_Task description_. In the entries below, find the line with "right shoulder: (373, 608, -5)" and the line with "right knee: (73, 336, 16)"; copy them and every line between them exactly, but not the pictures.
--------------------------------
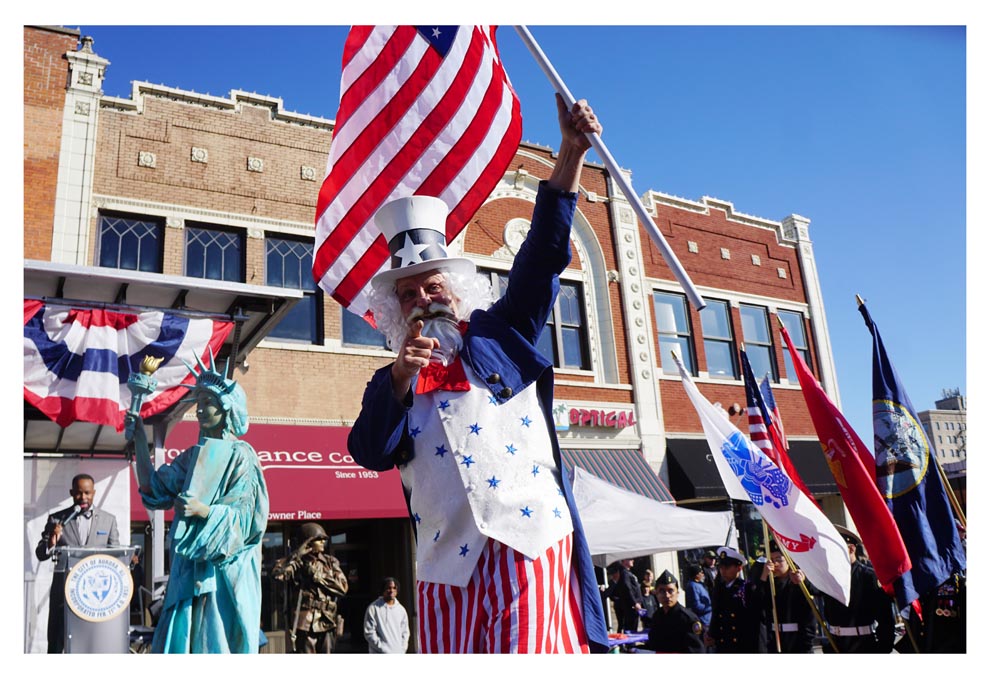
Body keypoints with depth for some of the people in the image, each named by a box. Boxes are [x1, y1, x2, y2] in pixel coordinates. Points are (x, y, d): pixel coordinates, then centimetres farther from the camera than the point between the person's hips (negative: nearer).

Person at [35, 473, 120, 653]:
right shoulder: (56, 519, 5)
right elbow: (40, 555, 4)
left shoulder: (109, 520, 7)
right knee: (57, 644, 6)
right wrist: (51, 542, -16)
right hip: (64, 594, 0)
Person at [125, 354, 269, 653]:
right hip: (189, 569, 6)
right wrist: (139, 440, 7)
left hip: (225, 570, -6)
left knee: (217, 641, -5)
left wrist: (203, 510, -26)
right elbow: (154, 491, 9)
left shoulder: (241, 456, -6)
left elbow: (249, 518, -12)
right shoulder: (193, 456, 14)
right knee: (181, 639, 4)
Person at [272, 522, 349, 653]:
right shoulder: (299, 563, 0)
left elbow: (343, 587, -2)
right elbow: (277, 573, -17)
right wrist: (296, 555, -14)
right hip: (306, 622, -3)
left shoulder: (331, 562, 9)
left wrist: (317, 575, -7)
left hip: (326, 621, 3)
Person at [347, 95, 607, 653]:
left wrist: (571, 154, -3)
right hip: (447, 556, 3)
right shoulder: (392, 382, 19)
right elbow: (371, 453, 4)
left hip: (529, 533, -2)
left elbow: (542, 256, 5)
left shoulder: (501, 337, 15)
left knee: (524, 653, -13)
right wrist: (402, 380, -8)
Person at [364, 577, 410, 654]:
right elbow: (369, 632, -8)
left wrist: (402, 648, 0)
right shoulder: (373, 608, -5)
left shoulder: (401, 609, 10)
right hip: (380, 656, -5)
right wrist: (382, 648, -12)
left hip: (398, 654, 5)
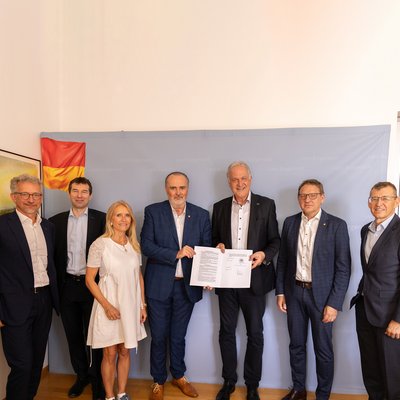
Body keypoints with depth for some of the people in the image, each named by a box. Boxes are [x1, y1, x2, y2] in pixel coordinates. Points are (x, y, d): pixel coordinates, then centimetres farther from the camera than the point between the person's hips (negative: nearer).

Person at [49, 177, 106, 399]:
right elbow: (54, 256, 6)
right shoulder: (56, 221, 5)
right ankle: (82, 376, 36)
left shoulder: (101, 219, -5)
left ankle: (98, 380, 27)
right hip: (67, 286, 3)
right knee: (73, 336, 16)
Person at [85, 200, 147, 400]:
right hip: (109, 306, -4)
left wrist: (142, 305, 7)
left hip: (130, 306, 4)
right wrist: (106, 305, -16)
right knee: (110, 354, 10)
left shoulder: (134, 245, 2)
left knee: (125, 352, 16)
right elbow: (90, 279, -10)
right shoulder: (100, 244, -12)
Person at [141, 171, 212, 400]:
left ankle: (179, 376, 43)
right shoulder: (153, 212, -5)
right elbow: (146, 245, -12)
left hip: (187, 286, 2)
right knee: (159, 336, 13)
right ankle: (159, 381, 36)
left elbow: (207, 249, 2)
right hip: (159, 285, -1)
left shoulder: (201, 215, 1)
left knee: (178, 336, 19)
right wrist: (175, 254, -21)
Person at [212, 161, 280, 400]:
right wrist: (218, 246, -9)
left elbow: (275, 240, -1)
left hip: (254, 278, -2)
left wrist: (264, 255, -20)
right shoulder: (220, 207, 6)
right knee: (227, 331, 13)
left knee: (255, 333, 11)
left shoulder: (266, 205, -2)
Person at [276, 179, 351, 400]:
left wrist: (334, 303, -12)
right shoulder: (290, 222, 2)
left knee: (323, 349, 12)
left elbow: (343, 268, -9)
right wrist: (280, 291, 4)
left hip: (321, 295, -3)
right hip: (294, 292, 3)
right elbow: (282, 260, 7)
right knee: (296, 345, 16)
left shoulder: (337, 225, -9)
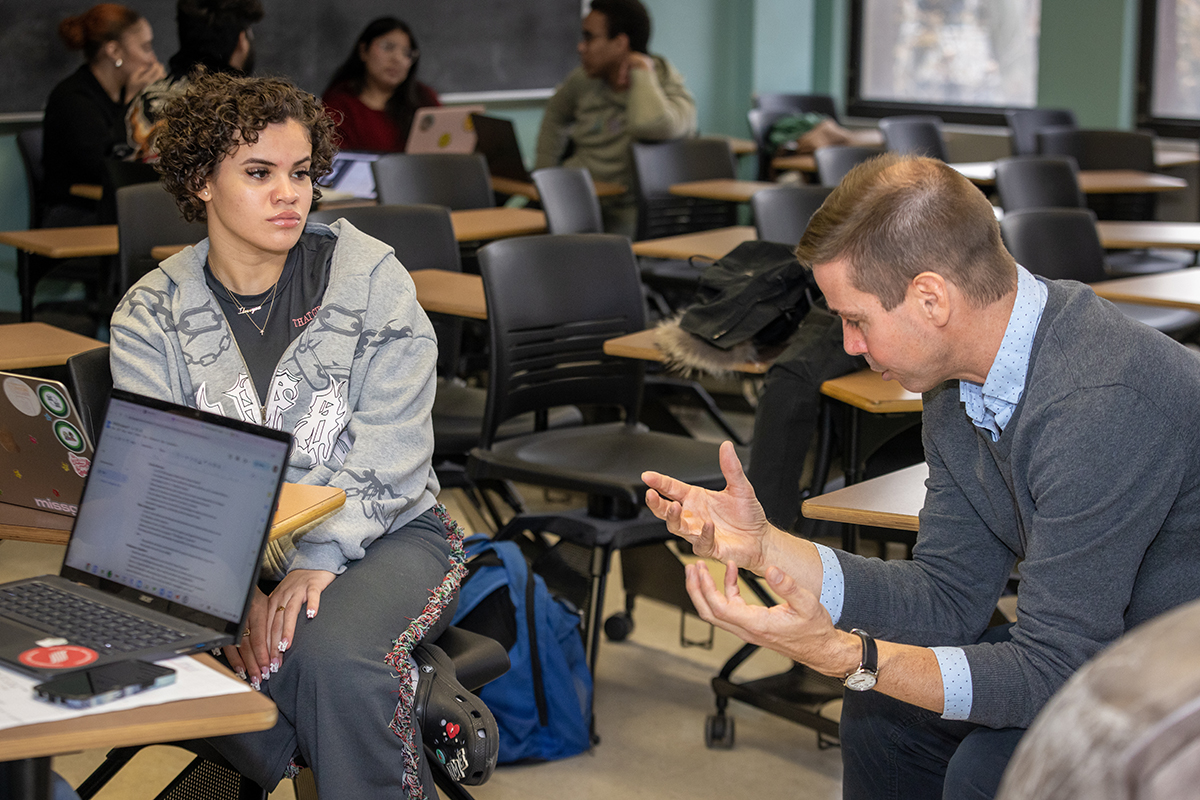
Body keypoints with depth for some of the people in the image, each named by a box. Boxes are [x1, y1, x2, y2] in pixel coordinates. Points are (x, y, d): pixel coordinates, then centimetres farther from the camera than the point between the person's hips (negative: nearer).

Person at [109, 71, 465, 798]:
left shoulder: (371, 279, -3)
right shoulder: (151, 316, 2)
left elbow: (387, 454, -9)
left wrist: (319, 558, -24)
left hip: (385, 533, -1)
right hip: (230, 552, 2)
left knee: (330, 652, -32)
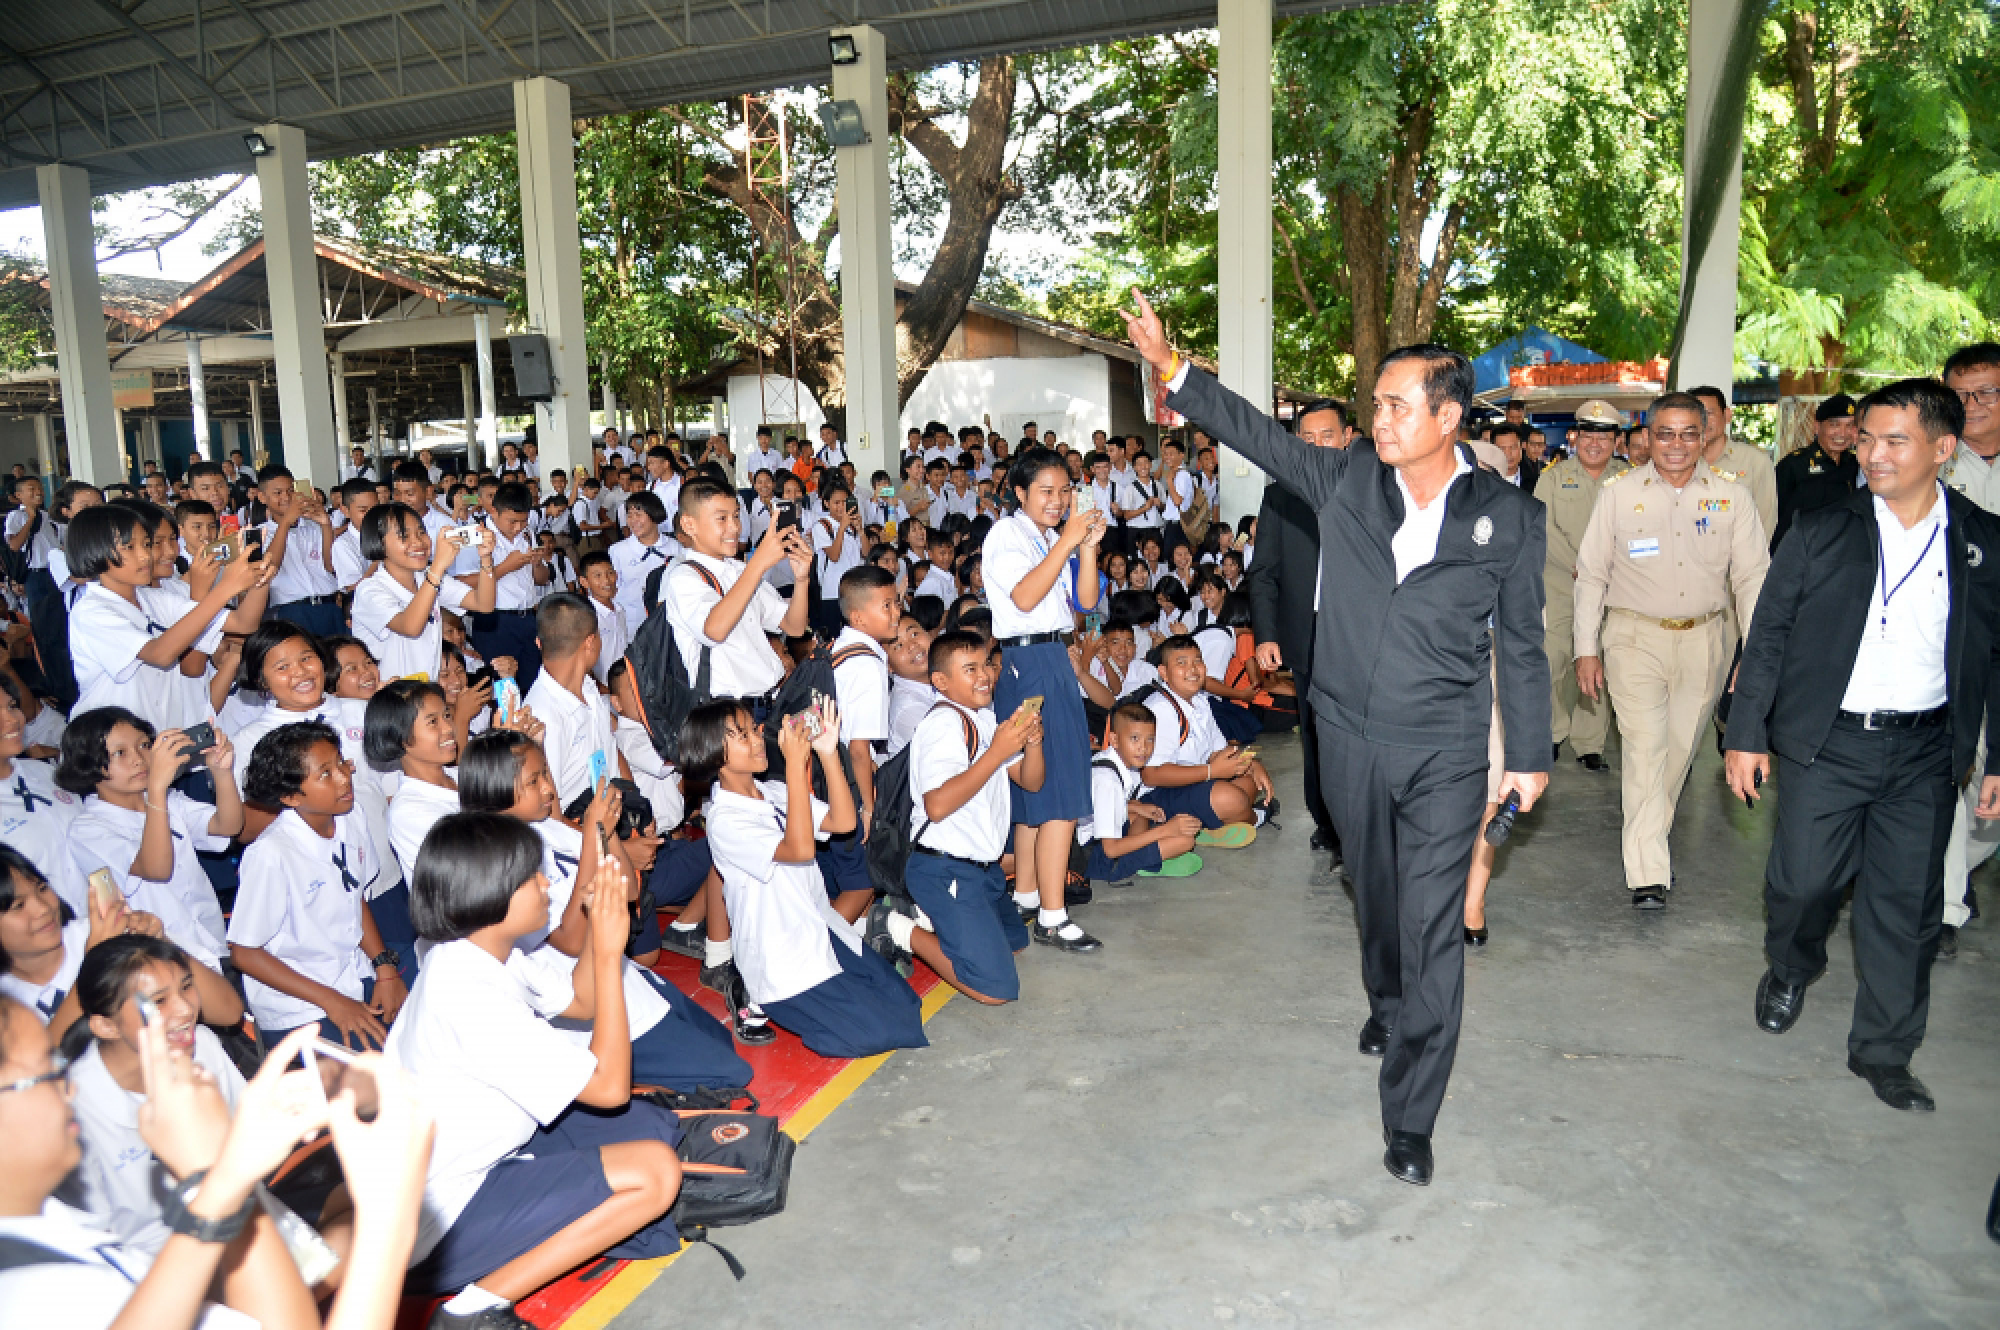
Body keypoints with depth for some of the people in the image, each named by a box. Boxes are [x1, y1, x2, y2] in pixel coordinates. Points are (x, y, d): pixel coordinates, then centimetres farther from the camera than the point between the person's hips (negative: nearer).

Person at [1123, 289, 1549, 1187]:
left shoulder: (1507, 516, -4)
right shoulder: (1346, 480, 0)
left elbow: (1521, 644, 2)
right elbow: (1258, 434, -1)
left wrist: (1529, 755, 5)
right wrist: (1171, 366, -11)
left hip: (1445, 752, -3)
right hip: (1351, 739, 3)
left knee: (1433, 927, -4)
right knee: (1375, 895, 22)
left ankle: (1410, 1118, 6)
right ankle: (1388, 1005, 52)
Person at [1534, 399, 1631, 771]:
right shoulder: (1554, 477, 7)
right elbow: (1544, 529, -2)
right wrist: (1578, 567, -11)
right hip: (1559, 583, 0)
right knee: (1553, 660, -5)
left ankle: (1589, 742, 10)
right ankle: (1553, 733, 14)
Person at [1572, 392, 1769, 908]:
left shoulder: (1731, 497, 3)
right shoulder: (1619, 494, -1)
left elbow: (1753, 577, 5)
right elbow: (1591, 575, 3)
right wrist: (1586, 649, -1)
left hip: (1704, 641, 2)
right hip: (1635, 638, -2)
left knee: (1679, 748, 11)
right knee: (1645, 747, -10)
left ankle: (1653, 836, 35)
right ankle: (1648, 874, -8)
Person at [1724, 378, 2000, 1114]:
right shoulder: (1822, 530, -2)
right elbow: (1768, 634, 0)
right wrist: (1746, 732, -3)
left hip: (1924, 754, 1)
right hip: (1825, 743, -1)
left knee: (1907, 905, 7)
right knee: (1802, 881, 3)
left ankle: (1883, 1051, 23)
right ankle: (1790, 968, 37)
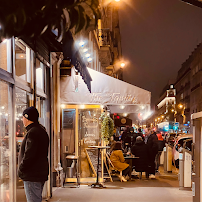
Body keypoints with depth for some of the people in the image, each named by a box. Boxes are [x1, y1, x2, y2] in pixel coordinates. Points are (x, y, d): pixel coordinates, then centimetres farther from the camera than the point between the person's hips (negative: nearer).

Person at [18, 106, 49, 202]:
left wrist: (21, 169, -10)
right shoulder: (41, 130, 14)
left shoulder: (32, 132, -18)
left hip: (32, 175, -10)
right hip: (41, 173, 10)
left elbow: (29, 155, -23)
--------------------------------
_Output of the task_.
right shoulder: (373, 608, -5)
left shoulder: (401, 609, 10)
right hip: (380, 656, -5)
right wrist: (382, 648, -12)
left hip: (398, 654, 5)
Body keypoints with depth for some of the people in the image, each named by a box. Boxes are [x1, y1, x2, y2] in pixel coordinates. Points are (x, y, d): pixel coordinates, then centimetres farther from the camera than the point between the person's hips (negative: nearer).

Person at [49, 177, 106, 399]:
right elbow: (54, 256, 6)
right shoulder: (56, 221, 5)
right ankle: (82, 376, 36)
left shoulder: (101, 219, -5)
left ankle: (98, 380, 27)
right hip: (67, 286, 3)
right knee: (73, 336, 16)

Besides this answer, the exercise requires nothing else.